Closed sdaume closed 8 years ago
Perhaps the best way to analyse that would be to calculate the difference between the "record created timestamp" and the "timestamp of actual occurrence". This would not need to be sliced up by snapshot, as it can all be derived from the latest index since the created does not change once written
What should we do here please Stefan? Perhaps if we restrict the analysis to annual, and provide a table of:
speciesId, collectedYear, firstIndexedYear, count
?
This would allow you to get stats per species of the latencies? It would not allow any kind of location break down though. If I were to export all records with those fields it'd be quite some size file...
Just to make sure that I understand correctly: this would be separate query and the latency is measured in years, by species rather than individual occurrence record. If so, I will have to think about this again and explore a few more angles in the data I already have. It may be necessary to bring the publisher/dataset id in as an additional dimension to get some interesting results out of this.
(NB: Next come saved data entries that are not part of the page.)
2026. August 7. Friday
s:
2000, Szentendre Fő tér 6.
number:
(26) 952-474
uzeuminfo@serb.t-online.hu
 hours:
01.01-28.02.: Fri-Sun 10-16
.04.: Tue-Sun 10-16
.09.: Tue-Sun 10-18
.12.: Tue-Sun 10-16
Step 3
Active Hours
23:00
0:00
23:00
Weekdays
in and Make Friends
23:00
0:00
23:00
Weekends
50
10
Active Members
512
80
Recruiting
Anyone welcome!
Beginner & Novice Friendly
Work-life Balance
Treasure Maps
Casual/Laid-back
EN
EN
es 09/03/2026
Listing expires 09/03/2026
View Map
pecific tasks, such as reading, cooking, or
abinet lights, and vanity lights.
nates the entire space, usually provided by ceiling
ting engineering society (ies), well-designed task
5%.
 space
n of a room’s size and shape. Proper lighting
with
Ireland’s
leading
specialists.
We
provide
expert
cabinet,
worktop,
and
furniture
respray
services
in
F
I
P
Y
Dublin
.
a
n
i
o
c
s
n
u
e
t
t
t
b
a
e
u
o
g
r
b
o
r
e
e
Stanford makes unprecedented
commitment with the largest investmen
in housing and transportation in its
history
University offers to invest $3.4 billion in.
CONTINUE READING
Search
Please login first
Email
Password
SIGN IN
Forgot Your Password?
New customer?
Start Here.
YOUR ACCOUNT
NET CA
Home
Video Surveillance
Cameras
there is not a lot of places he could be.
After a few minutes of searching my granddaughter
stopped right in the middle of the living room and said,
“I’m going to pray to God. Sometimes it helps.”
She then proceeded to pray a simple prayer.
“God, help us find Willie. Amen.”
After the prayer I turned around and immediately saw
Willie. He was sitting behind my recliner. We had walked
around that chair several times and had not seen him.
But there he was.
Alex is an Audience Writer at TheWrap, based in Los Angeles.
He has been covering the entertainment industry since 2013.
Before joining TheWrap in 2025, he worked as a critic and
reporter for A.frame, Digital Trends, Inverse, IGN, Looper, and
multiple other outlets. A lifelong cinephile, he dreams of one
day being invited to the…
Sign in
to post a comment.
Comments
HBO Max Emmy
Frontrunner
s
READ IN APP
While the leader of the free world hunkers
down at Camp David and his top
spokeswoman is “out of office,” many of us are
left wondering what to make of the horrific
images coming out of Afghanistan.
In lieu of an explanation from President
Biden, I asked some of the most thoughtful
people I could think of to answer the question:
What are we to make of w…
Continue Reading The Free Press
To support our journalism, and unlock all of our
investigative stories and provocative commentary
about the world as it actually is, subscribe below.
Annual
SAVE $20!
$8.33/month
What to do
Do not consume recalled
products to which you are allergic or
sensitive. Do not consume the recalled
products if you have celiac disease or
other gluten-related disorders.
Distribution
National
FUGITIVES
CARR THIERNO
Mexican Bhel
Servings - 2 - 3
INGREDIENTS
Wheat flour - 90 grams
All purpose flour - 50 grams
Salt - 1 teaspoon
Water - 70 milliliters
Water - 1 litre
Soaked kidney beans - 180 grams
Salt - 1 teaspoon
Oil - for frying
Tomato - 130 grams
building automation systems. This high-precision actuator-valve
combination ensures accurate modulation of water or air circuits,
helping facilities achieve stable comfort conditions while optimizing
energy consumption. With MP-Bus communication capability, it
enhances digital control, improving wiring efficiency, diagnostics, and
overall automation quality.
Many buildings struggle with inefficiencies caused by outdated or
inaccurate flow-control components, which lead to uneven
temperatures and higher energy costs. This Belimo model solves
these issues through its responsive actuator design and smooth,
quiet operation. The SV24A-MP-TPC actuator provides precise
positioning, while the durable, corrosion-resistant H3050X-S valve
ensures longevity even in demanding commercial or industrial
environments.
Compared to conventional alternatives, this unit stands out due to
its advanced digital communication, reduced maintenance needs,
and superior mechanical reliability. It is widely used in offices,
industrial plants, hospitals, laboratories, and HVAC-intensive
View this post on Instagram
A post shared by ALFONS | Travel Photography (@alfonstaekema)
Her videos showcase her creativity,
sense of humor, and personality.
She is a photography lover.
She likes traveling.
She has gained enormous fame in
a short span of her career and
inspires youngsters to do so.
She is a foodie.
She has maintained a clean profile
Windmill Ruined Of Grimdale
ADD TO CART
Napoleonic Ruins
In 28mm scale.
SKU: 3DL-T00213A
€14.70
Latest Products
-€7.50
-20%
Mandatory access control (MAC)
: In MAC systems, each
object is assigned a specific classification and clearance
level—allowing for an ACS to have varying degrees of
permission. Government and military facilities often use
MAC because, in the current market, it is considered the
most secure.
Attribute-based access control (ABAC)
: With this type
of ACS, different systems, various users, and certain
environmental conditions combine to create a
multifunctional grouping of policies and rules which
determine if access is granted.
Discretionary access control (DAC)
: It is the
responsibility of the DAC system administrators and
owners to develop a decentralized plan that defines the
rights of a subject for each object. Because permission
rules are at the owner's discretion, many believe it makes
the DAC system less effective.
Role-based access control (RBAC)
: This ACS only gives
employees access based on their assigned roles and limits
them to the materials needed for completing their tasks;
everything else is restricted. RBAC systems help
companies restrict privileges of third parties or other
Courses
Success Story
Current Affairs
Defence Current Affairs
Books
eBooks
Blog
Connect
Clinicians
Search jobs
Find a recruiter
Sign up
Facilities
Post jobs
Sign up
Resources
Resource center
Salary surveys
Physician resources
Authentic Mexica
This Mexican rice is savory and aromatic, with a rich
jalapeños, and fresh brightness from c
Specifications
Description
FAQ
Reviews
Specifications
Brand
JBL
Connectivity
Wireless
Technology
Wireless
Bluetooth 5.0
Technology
That was the suggestion. I can of course provide the latency by day for each record, but then you are dealing with file sizes that will likely be difficult in R. I'd suggest we group by something, or apply a filter to e.g. reduce to the invasives only - that would be a manageable number of records I'd guess.
No activity for over a year.
I wonder what would be the best way to explore the latency with which data is reported. If I plot for example the observations of grey squirrel in the UK for recent years it seems likely that either the data for the last 2 years is still incomplete, monitoring intensity has decreased or the grey squirrel population has decreased dramatically. I am pretty sure it is the first, and it would be an interesting angle to explore for other species as well.
Is there something like a "firstUploaded" field in the dataset?